AI accounts are now high-value credentials#
The source also highlights credential theft. AI accounts can contain conversation history, uploaded files, internal context, and sometimes connected application access. That makes them valuable to attackers.
Zapier notes that more than 300,000 ChatGPT credential sets were advertised on the dark web last year. The source does not establish what every credential set contained or how each was obtained, so the right conclusion is narrow: attackers see AI accounts as useful targets, and organizations should treat them as such.
The risk is broader than a chatbot login. API keys can create cost exposure, data exposure, and service abuse. A leaked key may allow an attacker to run expensive workloads, access internal AI-powered workflows, or interact with connected systems depending on how the key is scoped. Weak account hygiene around AI tools can therefore become both a security problem and a billing problem.
The baseline controls are familiar. Use strong passwords. Enforce multi-factor authentication. Prefer centralized identity where possible. Monitor which AI applications are connecting to the network. Keep operating systems and browsers patched, because compromised endpoints are one route to stolen sessions and credentials.
Consolidation can also help. The more AI platforms employees use, the more accounts, tokens, browser extensions, and integrations the company has to track. Fewer approved platforms are easier to monitor and govern. This is not an argument for one vendor by default. It is an argument against uncontrolled sprawl.
What not to overclaim#
This source is a broad risk-management article, not an incident report. It does not show that every AI tool is unsafe. It does not prove that any specific vendor is leaking data. It also does not give enough detail in the collected excerpt to fully evaluate all seven risks named in the original Zapier headline.
The useful reading is operational. AI security work should start with the places where ordinary business behavior creates exposure: unsanctioned tools, sensitive prompts, uploaded files, connected apps, stolen credentials, and API keys. These are tractable problems. They can be inventoried, governed, and reduced.
The wrong response is panic or blanket theater. A total ban may be easy to announce and hard to enforce. A better response is to define approved use, give employees tools that solve real tasks, and place controls around data and identity.

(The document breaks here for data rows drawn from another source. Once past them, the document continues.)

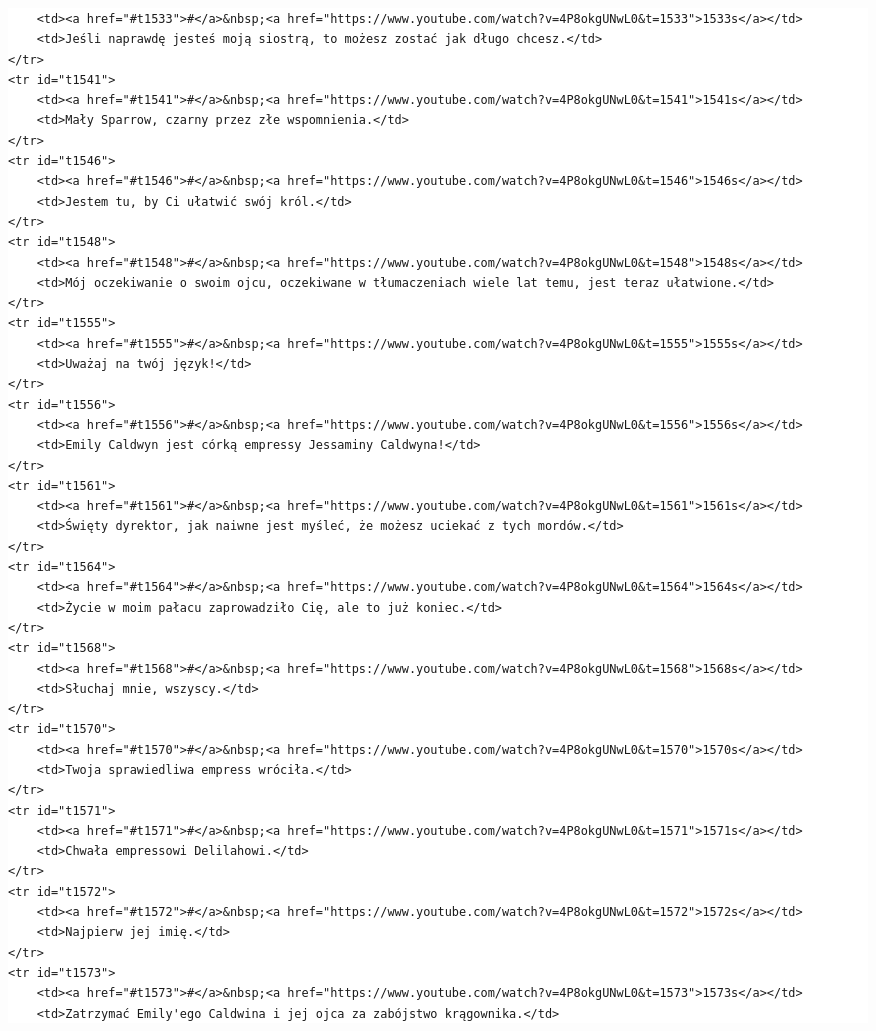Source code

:         <td><a href="#t1533">#</a>&nbsp;<a href="https://www.youtube.com/watch?v=4P8okgUNwL0&t=1533">1533s</a></td>
        <td>Jeśli naprawdę jesteś moją siostrą, to możesz zostać jak długo chcesz.</td>
    </tr>
    <tr id="t1541">
        <td><a href="#t1541">#</a>&nbsp;<a href="https://www.youtube.com/watch?v=4P8okgUNwL0&t=1541">1541s</a></td>
        <td>Mały Sparrow, czarny przez złe wspomnienia.</td>
    </tr>
    <tr id="t1546">
        <td><a href="#t1546">#</a>&nbsp;<a href="https://www.youtube.com/watch?v=4P8okgUNwL0&t=1546">1546s</a></td>
        <td>Jestem tu, by Ci ułatwić swój król.</td>
    </tr>
    <tr id="t1548">
        <td><a href="#t1548">#</a>&nbsp;<a href="https://www.youtube.com/watch?v=4P8okgUNwL0&t=1548">1548s</a></td>
        <td>Mój oczekiwanie o swoim ojcu, oczekiwane w tłumaczeniach wiele lat temu, jest teraz ułatwione.</td>
    </tr>
    <tr id="t1555">
        <td><a href="#t1555">#</a>&nbsp;<a href="https://www.youtube.com/watch?v=4P8okgUNwL0&t=1555">1555s</a></td>
        <td>Uważaj na twój język!</td>
    </tr>
    <tr id="t1556">
        <td><a href="#t1556">#</a>&nbsp;<a href="https://www.youtube.com/watch?v=4P8okgUNwL0&t=1556">1556s</a></td>
        <td>Emily Caldwyn jest córką empressy Jessaminy Caldwyna!</td>
    </tr>
    <tr id="t1561">
        <td><a href="#t1561">#</a>&nbsp;<a href="https://www.youtube.com/watch?v=4P8okgUNwL0&t=1561">1561s</a></td>
        <td>Święty dyrektor, jak naiwne jest myśleć, że możesz uciekać z tych mordów.</td>
    </tr>
    <tr id="t1564">
        <td><a href="#t1564">#</a>&nbsp;<a href="https://www.youtube.com/watch?v=4P8okgUNwL0&t=1564">1564s</a></td>
        <td>Życie w moim pałacu zaprowadziło Cię, ale to już koniec.</td>
    </tr>
    <tr id="t1568">
        <td><a href="#t1568">#</a>&nbsp;<a href="https://www.youtube.com/watch?v=4P8okgUNwL0&t=1568">1568s</a></td>
        <td>Słuchaj mnie, wszyscy.</td>
    </tr>
    <tr id="t1570">
        <td><a href="#t1570">#</a>&nbsp;<a href="https://www.youtube.com/watch?v=4P8okgUNwL0&t=1570">1570s</a></td>
        <td>Twoja sprawiedliwa empress wróciła.</td>
    </tr>
    <tr id="t1571">
        <td><a href="#t1571">#</a>&nbsp;<a href="https://www.youtube.com/watch?v=4P8okgUNwL0&t=1571">1571s</a></td>
        <td>Chwała empressowi Delilahowi.</td>
    </tr>
    <tr id="t1572">
        <td><a href="#t1572">#</a>&nbsp;<a href="https://www.youtube.com/watch?v=4P8okgUNwL0&t=1572">1572s</a></td>
        <td>Najpierw jej imię.</td>
    </tr>
    <tr id="t1573">
        <td><a href="#t1573">#</a>&nbsp;<a href="https://www.youtube.com/watch?v=4P8okgUNwL0&t=1573">1573s</a></td>
        <td>Zatrzymać Emily'ego Caldwina i jej ojca za zabójstwo krągownika.</td>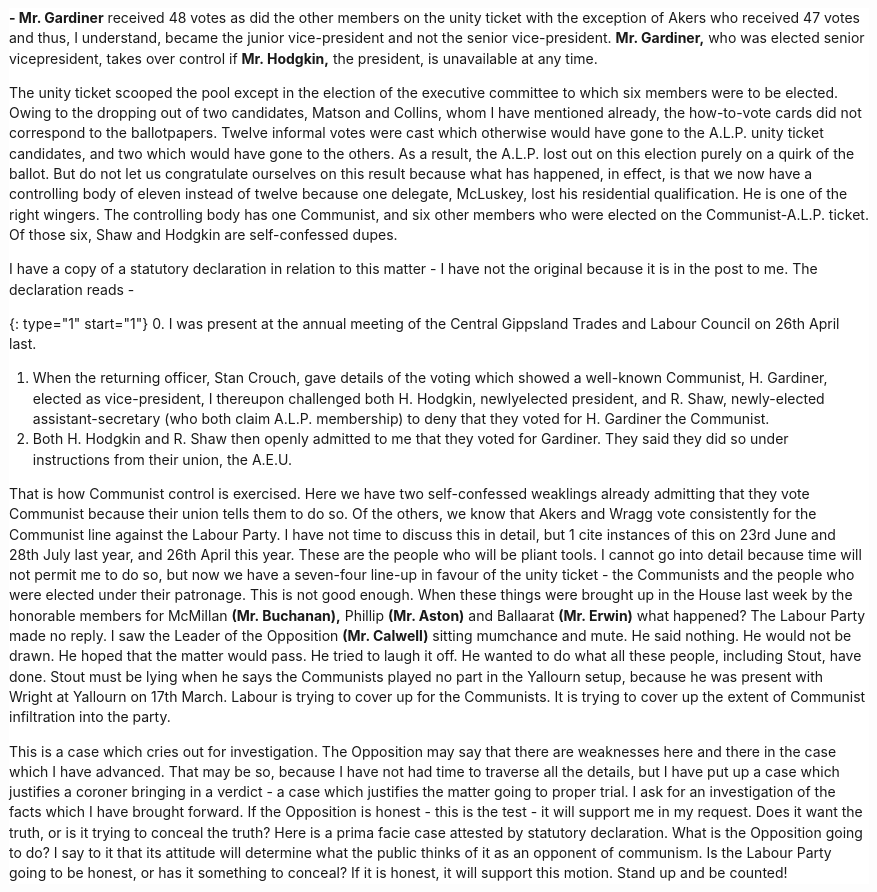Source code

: 
 **- Mr. Gardiner** received 48 votes as did the other members on the unity ticket with the exception of Akers who received 47 votes and thus, I understand, became the junior vice-president and not the senior vice-president.  **Mr. Gardiner,**  who was elected senior vicepresident, takes over control if  **Mr. Hodgkin,**  the  president,  is unavailable at any time. 

The unity ticket scooped the pool except in the election of the executive committee to which six members were to be elected. Owing to the dropping out of two candidates, Matson and Collins, whom I have mentioned already, the how-to-vote cards did not correspond to the ballotpapers. Twelve informal votes were cast which otherwise would have gone to the A.L.P. unity ticket candidates, and two which would have gone to the others. As a result, the A.L.P. lost out on this election purely on a quirk of the ballot. But do not let us congratulate ourselves on this result because what has happened, in effect, is that we now have a controlling body of eleven instead of twelve because one delegate, McLuskey, lost his residential qualification. He is one of the right wingers. The controlling body has one Communist, and six other members who were elected on the Communist-A.L.P. ticket. Of those six, Shaw and Hodgkin are self-confessed dupes. 

I have a copy of a statutory declaration in relation to this matter - I have not the original because it is in the post to me. The declaration reads - 

{: type="1" start="1"}
0. I was present at the annual meeting of the Central Gippsland Trades and Labour Council on 26th April last. 
1. When the returning officer, Stan Crouch, gave details of the voting which showed a well-known Communist, H. Gardiner, elected as vice-president, I thereupon challenged both H. Hodgkin, newlyelected president, and R. Shaw, newly-elected assistant-secretary (who both claim A.L.P. membership) to deny that they voted for H. Gardiner the Communist. 
2. Both H. Hodgkin and R. Shaw then openly admitted to me that they voted for Gardiner. They said they did so under instructions from their union, the A.E.U. 

That is how Communist control is exercised. Here we have two self-confessed weaklings already admitting that they vote Communist because their union tells them to do so. Of the others, we know that Akers and Wragg vote consistently for the Communist line against the Labour Party. I have not time to discuss this in detail, but 1 cite instances of this on 23rd June and 28th July last year, and 26th April this year. These are the people who will be pliant tools. I cannot go into detail because time will not permit me to do so, but now we have a seven-four line-up in favour of the unity ticket - the Communists and the people who were elected under their patronage. This is not good enough. When these things were brought up in the House last week by the honorable members for McMillan  **(Mr. Buchanan),**  Phillip  **(Mr. Aston)**  and Ballaarat  **(Mr. Erwin)**  what happened? The Labour Party made no reply. I saw the Leader of the Opposition  **(Mr. Calwell)**  sitting mumchance and mute. He said nothing. He would not be drawn. He hoped that the matter would pass. He tried to laugh it off. He wanted to do what all these people, including Stout, have done. Stout must be lying when he says the Communists played no part in the Yallourn setup, because he was present with Wright at Yallourn on 17th March. Labour is trying to cover up for the Communists. It is trying to cover up the extent of Communist infiltration into the party. 

This is a case which cries out for investigation. The Opposition may say that there are weaknesses here and there in the case which I have advanced. That may be so, because I have not had time to traverse all the details, but I have put up a case which justifies a coroner bringing in a verdict - a case which justifies the matter going to proper trial. I ask for an investigation of the facts which I have brought forward. If the Opposition is honest - this is the test - it will support me in my request. Does it want the truth, or is it trying to conceal the truth? Here is a prima facie case attested by statutory declaration. What is the Opposition going to do? I say to it that its attitude will determine what the public thinks of it as an opponent of communism. Is the Labour Party going to be honest, or has it something to conceal? If it is honest, it will support this motion. Stand up and be counted!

What teams can check next#
Start with visibility. List the AI tools employees are already using. Include browser extensions, meeting assistants, writing tools, chatbots, coding assistants, automation agents, and API-based services. Do not assume procurement records are complete.
Then classify the data. Decide what cannot be pasted, uploaded, summarized, or processed by external AI tools. Make the rule readable. If employees need a lawyer to understand the policy, the policy will fail in practice.

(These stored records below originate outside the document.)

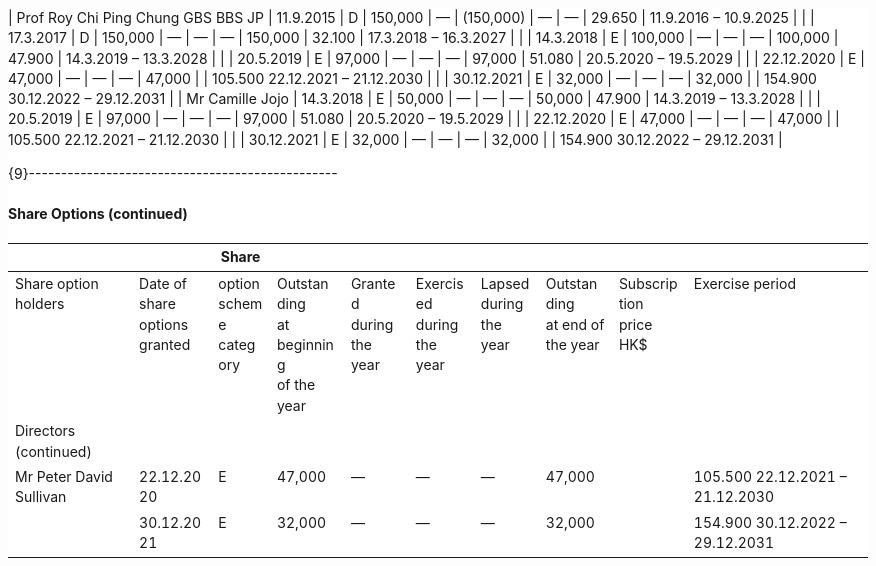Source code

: | Prof Roy Chi Ping Chung GBS BBS JP   | 11.9.2015                           | D                                     | 150,000                                    | —                             | (150,000)                       | —                            | —                                    | 29.650                        | 11.9.2016 – 10.9.2025           |
|                                      | 17.3.2017                           | D                                     | 150,000                                    | —                             | —                               | —                            | 150,000                              | 32.100                        | 17.3.2018 – 16.3.2027           |
|                                      | 14.3.2018                           | E                                     | 100,000                                    | —                             | —                               | —                            | 100,000                              | 47.900                        | 14.3.2019 – 13.3.2028           |
|                                      | 20.5.2019                           | E                                     | 97,000                                     | —                             | —                               | —                            | 97,000                               | 51.080                        | 20.5.2020 – 19.5.2029           |
|                                      | 22.12.2020                          | E                                     | 47,000                                     | —                             | —                               | —                            | 47,000                               |                               | 105.500 22.12.2021 – 21.12.2030 |
|                                      | 30.12.2021                          | E                                     | 32,000                                     | —                             | —                               | —                            | 32,000                               |                               | 154.900 30.12.2022 – 29.12.2031 |
| Mr Camille Jojo                      | 14.3.2018                           | E                                     | 50,000                                     | —                             | —                               | —                            | 50,000                               | 47.900                        | 14.3.2019 – 13.3.2028           |
|                                      | 20.5.2019                           | E                                     | 97,000                                     | —                             | —                               | —                            | 97,000                               | 51.080                        | 20.5.2020 – 19.5.2029           |
|                                      | 22.12.2020                          | E                                     | 47,000                                     | —                             | —                               | —                            | 47,000                               |                               | 105.500 22.12.2021 – 21.12.2030 |
|                                      | 30.12.2021                          | E                                     | 32,000                                     | —                             | —                               | —                            | 32,000                               |                               | 154.900 30.12.2022 – 29.12.2031 |

{9}------------------------------------------------

#### Share Options (continued)

|                              |                                     | Share                        |                                            |                               |                                 |                              |                                      |                               |                                 |
|------------------------------|-------------------------------------|------------------------------|--------------------------------------------|-------------------------------|---------------------------------|------------------------------|--------------------------------------|-------------------------------|---------------------------------|
| Share option holders         | Date of<br>share options<br>granted | option<br>scheme<br>category | Outstanding<br>at beginning<br>of the year | Granted<br>during the<br>year | Exercised<br>during the<br>year | Lapsed<br>during the<br>year | Outstanding<br>at end of<br>the year | Subscription<br>price<br>HK\$ | Exercise period                 |
| Directors (continued)        |                                     |                              |                                            |                               |                                 |                              |                                      |                               |                                 |
| Mr Peter David Sullivan      | 22.12.2020                          | E                            | 47,000                                     | —                             | —                               | —                            | 47,000                               |                               | 105.500 22.12.2021 – 21.12.2030 |
|                              | 30.12.2021                          | E                            | 32,000                                     | —                             | —                               | —                            | 32,000                               |                               | 154.900 30.12.2022 – 29.12.2031 |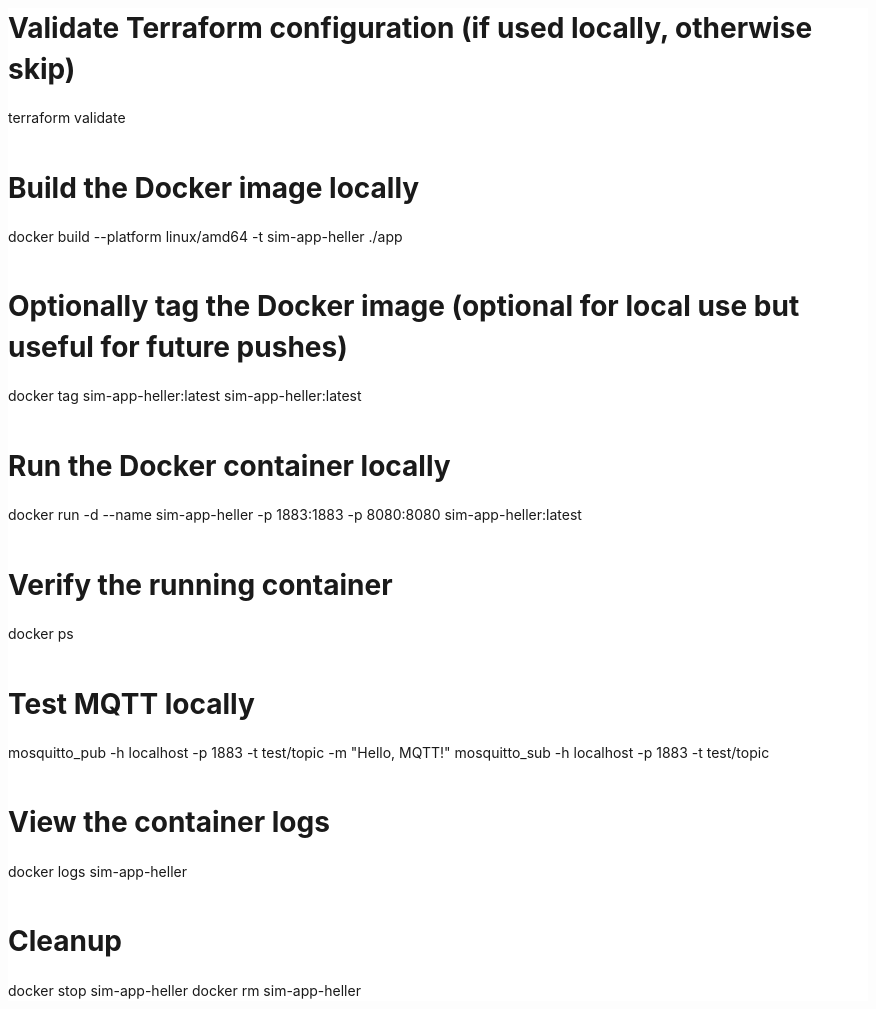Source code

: # Validate Terraform configuration (if used locally, otherwise skip)

terraform validate

# Build the Docker image locally

docker build --platform linux/amd64 -t sim-app-heller ./app

# Optionally tag the Docker image (optional for local use but useful for future pushes)

docker tag sim-app-heller:latest sim-app-heller:latest

# Run the Docker container locally

docker run -d --name sim-app-heller -p 1883:1883 -p 8080:8080 sim-app-heller:latest

# Verify the running container

docker ps

# Test MQTT locally

mosquitto_pub -h localhost -p 1883 -t test/topic -m "Hello, MQTT!"
mosquitto_sub -h localhost -p 1883 -t test/topic

# View the container logs

docker logs sim-app-heller

# Cleanup

docker stop sim-app-heller
docker rm sim-app-heller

Next, review vendor terms. Look for retention periods, training use, admin controls, audit logs, identity integration, and data deletion. Prefer explicit commitments over broad privacy language.
Finally, lock down access. Enforce MFA, remove unused accounts, rotate exposed API keys, and monitor abnormal usage. AI systems should sit inside the same identity and security discipline as other business-critical tools.
The core lesson is simple: AI security is not a separate universe. It is data governance, identity security, vendor risk, and workflow design under new pressure. Treat it that way, and the risk becomes manageable.